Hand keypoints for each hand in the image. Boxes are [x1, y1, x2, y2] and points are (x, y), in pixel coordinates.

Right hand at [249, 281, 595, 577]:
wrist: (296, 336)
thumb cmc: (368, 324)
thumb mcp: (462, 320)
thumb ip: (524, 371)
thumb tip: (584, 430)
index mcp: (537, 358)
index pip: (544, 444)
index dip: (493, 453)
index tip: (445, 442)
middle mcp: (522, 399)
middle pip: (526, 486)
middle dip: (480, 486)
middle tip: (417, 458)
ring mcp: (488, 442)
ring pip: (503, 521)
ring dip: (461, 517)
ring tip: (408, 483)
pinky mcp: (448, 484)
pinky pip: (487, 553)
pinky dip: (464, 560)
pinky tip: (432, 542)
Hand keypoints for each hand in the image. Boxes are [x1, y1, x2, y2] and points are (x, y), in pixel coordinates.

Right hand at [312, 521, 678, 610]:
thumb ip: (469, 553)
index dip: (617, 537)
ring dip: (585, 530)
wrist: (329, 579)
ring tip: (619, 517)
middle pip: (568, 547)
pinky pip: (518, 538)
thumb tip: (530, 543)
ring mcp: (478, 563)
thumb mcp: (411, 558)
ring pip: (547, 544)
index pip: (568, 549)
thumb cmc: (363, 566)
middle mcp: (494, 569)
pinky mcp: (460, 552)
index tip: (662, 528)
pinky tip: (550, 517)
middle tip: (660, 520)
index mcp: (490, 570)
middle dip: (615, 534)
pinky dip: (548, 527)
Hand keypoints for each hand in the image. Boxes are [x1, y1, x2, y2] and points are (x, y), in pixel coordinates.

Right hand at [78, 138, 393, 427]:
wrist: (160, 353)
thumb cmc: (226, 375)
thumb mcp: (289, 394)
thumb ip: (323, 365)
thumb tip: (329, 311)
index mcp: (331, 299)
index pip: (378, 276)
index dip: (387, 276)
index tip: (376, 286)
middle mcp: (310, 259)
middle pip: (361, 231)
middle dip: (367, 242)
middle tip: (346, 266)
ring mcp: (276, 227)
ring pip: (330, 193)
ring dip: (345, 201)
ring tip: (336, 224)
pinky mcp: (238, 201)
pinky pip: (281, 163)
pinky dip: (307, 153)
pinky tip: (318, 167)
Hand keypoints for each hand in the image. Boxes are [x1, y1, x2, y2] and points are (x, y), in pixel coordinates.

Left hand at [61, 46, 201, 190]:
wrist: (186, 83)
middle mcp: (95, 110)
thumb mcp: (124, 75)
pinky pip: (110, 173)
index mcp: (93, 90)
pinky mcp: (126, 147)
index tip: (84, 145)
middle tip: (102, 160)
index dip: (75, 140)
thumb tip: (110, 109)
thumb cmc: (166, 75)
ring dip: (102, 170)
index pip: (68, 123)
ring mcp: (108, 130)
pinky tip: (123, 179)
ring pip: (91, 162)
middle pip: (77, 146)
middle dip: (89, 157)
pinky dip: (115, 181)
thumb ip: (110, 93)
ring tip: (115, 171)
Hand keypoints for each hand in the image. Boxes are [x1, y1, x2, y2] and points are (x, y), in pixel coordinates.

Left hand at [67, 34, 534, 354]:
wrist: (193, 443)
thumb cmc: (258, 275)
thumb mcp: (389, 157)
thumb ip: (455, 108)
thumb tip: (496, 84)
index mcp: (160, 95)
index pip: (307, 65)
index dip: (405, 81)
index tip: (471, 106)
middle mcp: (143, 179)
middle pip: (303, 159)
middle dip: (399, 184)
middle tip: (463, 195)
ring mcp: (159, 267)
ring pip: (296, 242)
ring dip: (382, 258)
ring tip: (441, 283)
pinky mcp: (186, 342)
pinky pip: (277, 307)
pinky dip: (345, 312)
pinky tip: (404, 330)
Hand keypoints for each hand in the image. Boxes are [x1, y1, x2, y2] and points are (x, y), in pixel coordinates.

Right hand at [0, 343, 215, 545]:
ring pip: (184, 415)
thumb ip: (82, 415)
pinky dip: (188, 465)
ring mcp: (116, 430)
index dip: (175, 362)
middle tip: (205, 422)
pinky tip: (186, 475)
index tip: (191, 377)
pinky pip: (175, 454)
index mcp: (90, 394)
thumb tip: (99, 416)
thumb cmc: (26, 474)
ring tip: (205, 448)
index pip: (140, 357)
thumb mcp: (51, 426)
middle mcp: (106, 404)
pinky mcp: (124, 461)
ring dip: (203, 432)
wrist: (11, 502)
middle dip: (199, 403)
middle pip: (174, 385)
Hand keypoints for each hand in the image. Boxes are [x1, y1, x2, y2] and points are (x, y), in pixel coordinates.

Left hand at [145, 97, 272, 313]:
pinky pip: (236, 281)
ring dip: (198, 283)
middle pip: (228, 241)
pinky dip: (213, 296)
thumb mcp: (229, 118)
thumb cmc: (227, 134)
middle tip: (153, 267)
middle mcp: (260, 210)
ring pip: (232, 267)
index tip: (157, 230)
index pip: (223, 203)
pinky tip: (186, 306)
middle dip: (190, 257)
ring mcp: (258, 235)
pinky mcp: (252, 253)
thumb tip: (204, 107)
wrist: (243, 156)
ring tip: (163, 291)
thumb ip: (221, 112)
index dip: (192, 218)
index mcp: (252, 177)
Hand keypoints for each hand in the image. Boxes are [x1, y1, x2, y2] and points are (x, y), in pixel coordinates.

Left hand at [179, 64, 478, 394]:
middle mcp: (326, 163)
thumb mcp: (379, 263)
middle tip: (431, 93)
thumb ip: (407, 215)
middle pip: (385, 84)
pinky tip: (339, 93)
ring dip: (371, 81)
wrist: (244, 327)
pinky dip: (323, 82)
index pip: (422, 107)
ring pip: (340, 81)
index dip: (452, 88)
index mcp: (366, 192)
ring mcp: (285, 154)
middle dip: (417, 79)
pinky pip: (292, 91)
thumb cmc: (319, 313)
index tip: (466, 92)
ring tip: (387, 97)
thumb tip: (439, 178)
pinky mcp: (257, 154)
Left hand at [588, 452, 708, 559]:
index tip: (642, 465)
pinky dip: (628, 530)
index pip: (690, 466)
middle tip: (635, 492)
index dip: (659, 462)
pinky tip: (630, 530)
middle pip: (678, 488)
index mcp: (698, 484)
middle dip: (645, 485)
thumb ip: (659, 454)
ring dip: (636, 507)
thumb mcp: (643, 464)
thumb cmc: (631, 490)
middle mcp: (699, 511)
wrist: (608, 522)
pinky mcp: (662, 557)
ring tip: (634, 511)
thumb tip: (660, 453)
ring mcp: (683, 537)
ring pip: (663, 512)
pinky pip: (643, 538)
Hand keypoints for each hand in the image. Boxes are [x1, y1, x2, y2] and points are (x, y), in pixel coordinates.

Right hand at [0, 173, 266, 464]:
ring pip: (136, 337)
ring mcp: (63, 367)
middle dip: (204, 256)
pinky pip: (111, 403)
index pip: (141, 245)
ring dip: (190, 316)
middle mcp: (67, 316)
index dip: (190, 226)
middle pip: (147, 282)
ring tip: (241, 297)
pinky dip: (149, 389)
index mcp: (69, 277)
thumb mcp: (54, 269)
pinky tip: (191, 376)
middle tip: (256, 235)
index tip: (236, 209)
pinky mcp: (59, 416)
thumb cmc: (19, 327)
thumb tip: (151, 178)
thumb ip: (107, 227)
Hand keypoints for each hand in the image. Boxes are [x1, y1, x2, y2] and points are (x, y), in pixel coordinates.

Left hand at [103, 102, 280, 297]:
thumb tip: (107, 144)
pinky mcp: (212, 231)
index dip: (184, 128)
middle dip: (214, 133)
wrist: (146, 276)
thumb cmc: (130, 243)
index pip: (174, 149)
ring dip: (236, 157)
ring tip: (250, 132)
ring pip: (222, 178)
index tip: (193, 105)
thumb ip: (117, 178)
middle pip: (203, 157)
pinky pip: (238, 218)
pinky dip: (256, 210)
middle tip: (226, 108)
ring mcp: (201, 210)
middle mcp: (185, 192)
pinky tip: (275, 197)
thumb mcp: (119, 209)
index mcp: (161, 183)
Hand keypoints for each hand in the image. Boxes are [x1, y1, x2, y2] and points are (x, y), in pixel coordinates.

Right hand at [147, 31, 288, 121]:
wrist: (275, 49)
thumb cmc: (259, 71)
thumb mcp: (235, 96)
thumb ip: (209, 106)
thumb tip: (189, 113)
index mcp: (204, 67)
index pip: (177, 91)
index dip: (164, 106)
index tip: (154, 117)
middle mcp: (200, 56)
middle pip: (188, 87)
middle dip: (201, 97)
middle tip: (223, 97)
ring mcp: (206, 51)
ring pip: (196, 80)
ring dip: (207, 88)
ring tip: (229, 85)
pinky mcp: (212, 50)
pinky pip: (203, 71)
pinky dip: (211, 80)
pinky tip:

* _PROBLEM TO WORK ON_
Scan the listing for the string "Left". Copy each line that has it.

* _ANSWER BELOW_
Left hand at [61, 46, 201, 190]:
Left hand at [67, 34, 534, 354]:
Left hand at [145, 97, 272, 313]:
Left hand at [179, 64, 478, 394]:
Left hand at [588, 452, 708, 559]:
Left hand at [103, 102, 280, 297]:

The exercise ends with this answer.